The flat-topped cairn measures 8.5 metres in diameter and stands to a maximum height of 1.5 metres.

It is surrounded by a level berm 3.5 metres wide.
On the south-western side there are visible traces of a surrounding ditch, 0.3 metres deep and 2 metres wide.

==Location==
Maiden's Bower is located in North East England, County Durham, Durham, in the south-west corner of the Flass Vale Nature Reserve. The cairn is situated on the north-eastern end of a ridge overlooking the Wear Valley.

==History==
Maiden's Bower dates back to around 3,000 years ago, when people settled in the area and started clearing Flass Vale for pasture.
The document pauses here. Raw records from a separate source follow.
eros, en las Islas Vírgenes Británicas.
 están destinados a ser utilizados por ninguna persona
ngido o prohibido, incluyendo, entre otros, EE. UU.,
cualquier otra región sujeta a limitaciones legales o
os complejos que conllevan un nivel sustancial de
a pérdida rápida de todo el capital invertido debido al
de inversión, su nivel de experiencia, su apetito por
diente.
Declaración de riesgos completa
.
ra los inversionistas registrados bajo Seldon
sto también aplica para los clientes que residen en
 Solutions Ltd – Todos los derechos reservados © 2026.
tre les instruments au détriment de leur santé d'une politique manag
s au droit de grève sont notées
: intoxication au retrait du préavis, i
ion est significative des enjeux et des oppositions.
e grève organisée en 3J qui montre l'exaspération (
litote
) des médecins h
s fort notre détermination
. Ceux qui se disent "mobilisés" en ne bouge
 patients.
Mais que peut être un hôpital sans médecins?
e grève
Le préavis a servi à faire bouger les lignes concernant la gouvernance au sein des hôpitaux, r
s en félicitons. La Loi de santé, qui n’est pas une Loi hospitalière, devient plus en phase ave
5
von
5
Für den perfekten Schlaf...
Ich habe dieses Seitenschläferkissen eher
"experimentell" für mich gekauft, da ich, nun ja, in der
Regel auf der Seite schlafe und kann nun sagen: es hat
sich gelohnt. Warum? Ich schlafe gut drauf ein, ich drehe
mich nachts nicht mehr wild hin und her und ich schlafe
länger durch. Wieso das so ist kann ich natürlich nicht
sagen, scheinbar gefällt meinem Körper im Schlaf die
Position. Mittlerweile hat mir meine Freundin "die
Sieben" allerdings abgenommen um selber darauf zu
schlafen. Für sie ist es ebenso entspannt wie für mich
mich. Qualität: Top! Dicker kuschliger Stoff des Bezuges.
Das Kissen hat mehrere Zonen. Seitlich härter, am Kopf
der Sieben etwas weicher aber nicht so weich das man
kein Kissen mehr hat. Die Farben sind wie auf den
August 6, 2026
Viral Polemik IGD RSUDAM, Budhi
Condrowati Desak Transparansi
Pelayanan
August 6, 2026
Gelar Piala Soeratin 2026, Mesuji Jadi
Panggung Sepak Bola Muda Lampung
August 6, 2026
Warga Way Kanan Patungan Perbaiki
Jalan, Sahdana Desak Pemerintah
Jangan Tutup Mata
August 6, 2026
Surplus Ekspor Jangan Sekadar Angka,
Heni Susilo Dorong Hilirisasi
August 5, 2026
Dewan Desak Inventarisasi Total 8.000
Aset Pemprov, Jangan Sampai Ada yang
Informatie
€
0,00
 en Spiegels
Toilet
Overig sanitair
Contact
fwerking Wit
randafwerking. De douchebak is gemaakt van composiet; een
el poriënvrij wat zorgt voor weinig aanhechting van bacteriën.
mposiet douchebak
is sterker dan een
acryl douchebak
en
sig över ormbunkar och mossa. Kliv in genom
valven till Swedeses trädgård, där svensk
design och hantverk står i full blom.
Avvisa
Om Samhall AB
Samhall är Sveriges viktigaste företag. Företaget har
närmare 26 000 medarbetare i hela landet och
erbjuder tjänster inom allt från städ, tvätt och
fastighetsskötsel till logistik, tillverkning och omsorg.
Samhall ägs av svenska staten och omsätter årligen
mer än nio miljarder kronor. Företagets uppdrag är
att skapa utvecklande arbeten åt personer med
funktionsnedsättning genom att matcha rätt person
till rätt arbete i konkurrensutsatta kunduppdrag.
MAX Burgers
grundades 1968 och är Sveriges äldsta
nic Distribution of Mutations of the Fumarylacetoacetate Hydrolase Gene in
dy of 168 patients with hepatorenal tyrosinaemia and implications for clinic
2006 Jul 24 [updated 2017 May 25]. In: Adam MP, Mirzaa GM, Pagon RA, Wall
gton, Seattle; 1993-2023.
The earliest recorded mention of Maiden's Bower was in 1346. Before the Battle of Neville's Cross the Durham monks, led by Prior John Fossor, raised the holy corporax cloth from St. Cuthbert's tomb as a banner on the cairn during a vigil. During the battle clergymen from Durham Cathedral used the slope around Maiden's Bower as a vantage point. A wooden cross to commemorate the victory of the battle stood on Maiden's Bower until 1569.

Maiden's Bower was protected as a scheduled monument in 1926, and in 1990 Flass Vale was designated as a local wildlife site.

In 2023 geophysical and earthwork surveys were conducted at Maiden's Bower led by Durham University.